The regulations state that over sparsely settled terrain, which is what we have around here for the most part, you need only stay 500 feet above or away from any person or structure on the ground except for takeoff and landing. They go on to state that in any case, flight should be conducted high enough to prevent undue hazards to persons on the ground should the engine fail.
That is pretty broad discretion for something that is addictive as low altitude flight. The reason that there's no traffic jam at 500 feet has nothing to do with the whimsical laws of man, but everything to do with the immutable laws of nature. The higher you fly, the more likely you are to be able to glide to a good landing if the engine fails. From 500 feet, you have less than a minute to find a landing site somewhere within a mile, but from a more conservative 3000 feet, most little planes give you a glide angle that covers thirty square miles and a duration of over five minutes.
Low altitude flight is delightful, but you can never forget that the pursuit of these delights requires that you surrender a lot of your safety cushion. Contrary to much of the simplistic thinking that passes for contemporary wisdom, risk is something to be managed, not avoided entirely. A long and happy life flying airplanes is best realized by keeping an "out" for yourself, and limiting exposure to situations where there is "no place to go but down". I told the fellow to plan his route, pick his day, and give himself a delightful present. I reminded him though, that there is only one birthday and one Christmas per year.
I was uncomfortable that I had been sought out; identified as someone with special knowledge of forbidden fruits. I pondered these feelings one morning, chin on hand, as a wintry scene slid below me en route to Elmira. Flying can be pretty dull, especially when it is done well. The plane leaves the ground, drones on and on, eventually returning to the ground. When I write Plane Talk, I write about the exceptions to the rule of dull, and try to hint at all the places my mind wanders while the plane drones from departure to arrival.
Just being in the air brings me pleasure. Sometimes I will joke with family or friends as I get ready for work that Oooh boy! I'm going on an airplane ride tonight! Even the simplest of scenes is awe- inspiring compared to the average terrestrial view, and even the amorphous gray of flight through the clouds has a certain satisfaction that is difficult to experience elsewhere.
Whether I am sitting in the company's plane or my own plane, the sky around me absorbs every earthly worry. I often agonize about all the things that I should do instead of flying out to have lunch with the guys, but as soon as I am in the air, I have no doubt that I have done the right thing. I feel like I belong in the airplane, and that to be anywhere else is just a distraction. At work, the radio chatter that accompanies an instrument flight integrates fairly well with the flight itself, but I find it a tremendous imposition to do all the paperwork while I fly. I usually sightsee and catch up on the other stuff after landing.

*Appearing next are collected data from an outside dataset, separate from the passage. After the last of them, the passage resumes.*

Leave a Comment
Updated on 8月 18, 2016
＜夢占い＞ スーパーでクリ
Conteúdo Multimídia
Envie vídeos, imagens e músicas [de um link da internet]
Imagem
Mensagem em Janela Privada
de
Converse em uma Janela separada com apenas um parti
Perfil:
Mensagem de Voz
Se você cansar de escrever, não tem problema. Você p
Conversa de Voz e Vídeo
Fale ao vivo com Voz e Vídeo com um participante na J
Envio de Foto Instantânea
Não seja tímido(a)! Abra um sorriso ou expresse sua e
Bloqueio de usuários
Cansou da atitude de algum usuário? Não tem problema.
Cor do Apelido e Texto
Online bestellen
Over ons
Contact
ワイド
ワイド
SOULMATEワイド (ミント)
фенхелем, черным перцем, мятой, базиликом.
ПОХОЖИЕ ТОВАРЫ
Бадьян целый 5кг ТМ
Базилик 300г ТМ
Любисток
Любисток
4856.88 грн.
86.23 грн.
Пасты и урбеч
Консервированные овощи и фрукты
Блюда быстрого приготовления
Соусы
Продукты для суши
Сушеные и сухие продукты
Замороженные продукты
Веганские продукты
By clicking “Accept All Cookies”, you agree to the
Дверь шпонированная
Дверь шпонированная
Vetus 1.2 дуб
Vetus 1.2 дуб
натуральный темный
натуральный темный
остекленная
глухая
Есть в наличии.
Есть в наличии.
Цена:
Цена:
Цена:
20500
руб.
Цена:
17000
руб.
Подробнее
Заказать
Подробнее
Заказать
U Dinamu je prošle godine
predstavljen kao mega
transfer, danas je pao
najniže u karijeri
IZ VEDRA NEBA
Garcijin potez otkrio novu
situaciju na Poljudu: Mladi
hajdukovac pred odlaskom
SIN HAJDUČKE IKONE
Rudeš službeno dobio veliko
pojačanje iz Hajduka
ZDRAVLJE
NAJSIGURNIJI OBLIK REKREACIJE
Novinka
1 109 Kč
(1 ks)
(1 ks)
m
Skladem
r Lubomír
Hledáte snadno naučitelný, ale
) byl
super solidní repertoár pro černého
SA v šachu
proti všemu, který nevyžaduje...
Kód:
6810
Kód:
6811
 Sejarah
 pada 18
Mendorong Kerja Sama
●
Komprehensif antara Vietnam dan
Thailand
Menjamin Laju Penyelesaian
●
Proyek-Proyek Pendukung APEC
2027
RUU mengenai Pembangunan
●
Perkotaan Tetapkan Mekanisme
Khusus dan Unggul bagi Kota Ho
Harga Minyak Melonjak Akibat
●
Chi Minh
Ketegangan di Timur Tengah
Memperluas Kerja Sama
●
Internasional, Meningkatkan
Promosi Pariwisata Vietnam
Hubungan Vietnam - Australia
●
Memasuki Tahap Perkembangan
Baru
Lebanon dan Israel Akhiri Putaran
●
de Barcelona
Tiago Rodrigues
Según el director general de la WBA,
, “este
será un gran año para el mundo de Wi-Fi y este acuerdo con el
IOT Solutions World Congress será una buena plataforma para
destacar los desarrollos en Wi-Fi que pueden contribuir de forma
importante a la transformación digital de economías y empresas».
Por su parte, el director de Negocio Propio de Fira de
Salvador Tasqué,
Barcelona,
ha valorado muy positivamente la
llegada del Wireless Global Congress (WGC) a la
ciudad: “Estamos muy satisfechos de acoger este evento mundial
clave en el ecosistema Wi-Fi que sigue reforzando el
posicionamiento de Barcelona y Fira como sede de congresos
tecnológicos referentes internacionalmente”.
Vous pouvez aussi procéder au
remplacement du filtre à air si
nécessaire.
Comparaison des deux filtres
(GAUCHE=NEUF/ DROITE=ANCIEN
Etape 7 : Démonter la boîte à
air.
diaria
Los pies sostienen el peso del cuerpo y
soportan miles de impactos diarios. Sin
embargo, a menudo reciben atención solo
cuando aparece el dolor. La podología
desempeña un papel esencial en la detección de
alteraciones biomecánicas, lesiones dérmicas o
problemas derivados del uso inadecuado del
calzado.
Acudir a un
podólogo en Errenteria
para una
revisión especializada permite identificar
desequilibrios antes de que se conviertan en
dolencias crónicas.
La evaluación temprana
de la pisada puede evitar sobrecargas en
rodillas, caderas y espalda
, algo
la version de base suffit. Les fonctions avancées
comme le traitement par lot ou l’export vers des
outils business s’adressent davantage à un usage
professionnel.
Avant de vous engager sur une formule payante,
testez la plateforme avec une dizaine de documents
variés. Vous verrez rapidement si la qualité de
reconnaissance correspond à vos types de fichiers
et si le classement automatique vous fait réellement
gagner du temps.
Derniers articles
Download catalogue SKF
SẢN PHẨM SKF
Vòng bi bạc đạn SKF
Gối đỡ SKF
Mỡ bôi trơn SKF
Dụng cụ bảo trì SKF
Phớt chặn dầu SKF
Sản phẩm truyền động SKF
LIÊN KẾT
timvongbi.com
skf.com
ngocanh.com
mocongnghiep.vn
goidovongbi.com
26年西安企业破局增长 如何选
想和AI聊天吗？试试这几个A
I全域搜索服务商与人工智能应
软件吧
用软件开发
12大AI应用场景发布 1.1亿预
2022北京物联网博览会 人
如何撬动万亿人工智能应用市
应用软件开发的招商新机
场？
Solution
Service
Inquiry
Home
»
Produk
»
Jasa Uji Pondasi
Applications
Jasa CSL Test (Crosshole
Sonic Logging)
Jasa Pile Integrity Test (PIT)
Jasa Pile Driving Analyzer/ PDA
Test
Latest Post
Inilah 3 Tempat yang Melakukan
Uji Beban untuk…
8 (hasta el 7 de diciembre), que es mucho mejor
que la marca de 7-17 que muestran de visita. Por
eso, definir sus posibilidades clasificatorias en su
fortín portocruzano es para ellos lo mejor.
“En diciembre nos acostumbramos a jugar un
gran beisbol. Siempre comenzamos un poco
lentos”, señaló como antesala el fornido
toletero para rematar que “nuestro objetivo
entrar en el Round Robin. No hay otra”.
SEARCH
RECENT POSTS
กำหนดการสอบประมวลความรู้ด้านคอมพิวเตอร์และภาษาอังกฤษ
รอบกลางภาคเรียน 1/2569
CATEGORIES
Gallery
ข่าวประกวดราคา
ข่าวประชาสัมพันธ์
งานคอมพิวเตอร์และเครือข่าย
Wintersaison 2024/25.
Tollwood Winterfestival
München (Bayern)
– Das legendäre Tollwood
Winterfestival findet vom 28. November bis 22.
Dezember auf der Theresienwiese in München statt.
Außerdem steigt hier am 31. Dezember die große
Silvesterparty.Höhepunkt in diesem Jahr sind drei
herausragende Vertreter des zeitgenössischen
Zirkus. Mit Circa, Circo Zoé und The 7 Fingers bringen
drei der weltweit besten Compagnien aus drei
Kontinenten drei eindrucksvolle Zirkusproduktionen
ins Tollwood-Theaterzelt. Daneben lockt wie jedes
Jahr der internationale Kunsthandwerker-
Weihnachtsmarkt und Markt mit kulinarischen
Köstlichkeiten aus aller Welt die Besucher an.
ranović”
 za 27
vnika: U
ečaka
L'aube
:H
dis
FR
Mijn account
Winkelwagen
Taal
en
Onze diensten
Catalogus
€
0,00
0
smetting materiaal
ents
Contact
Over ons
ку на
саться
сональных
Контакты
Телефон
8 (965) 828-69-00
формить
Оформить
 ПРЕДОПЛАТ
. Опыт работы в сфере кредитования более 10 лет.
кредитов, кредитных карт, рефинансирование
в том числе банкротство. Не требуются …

I remember early one morning last September when I laid on a low wall that would become part of the cabin I have been building. It is on a hillside in a rolling woods, and I watched as the sun rose into the treetops way above me. It was the start of a clear calm and crisp day, and the red and yellow rays of the sun set the autumn leaves into a silent fire as I watched. The overflow pipe from the spring provided a gentle melody in between the bird songs that drifted among the trees.
I remember thinking that I was laying in a place that was just about as perfect as anyplace I have seen from the air. Maybe some people become addicted to flying because they can project themselves into all the interesting nooks and crannies... both on the ground and in the clouds... that can be seen as the plane flies along. A masterful painting draws the viewer into it, and a typical flight easily provides a whole gallery of tantalizing scenes.
We are humans, not androids, and we live on imagination. Sometimes, after all the proper considerations, it is worth the extra risk to drop down and salute a beautiful scene with a closer look.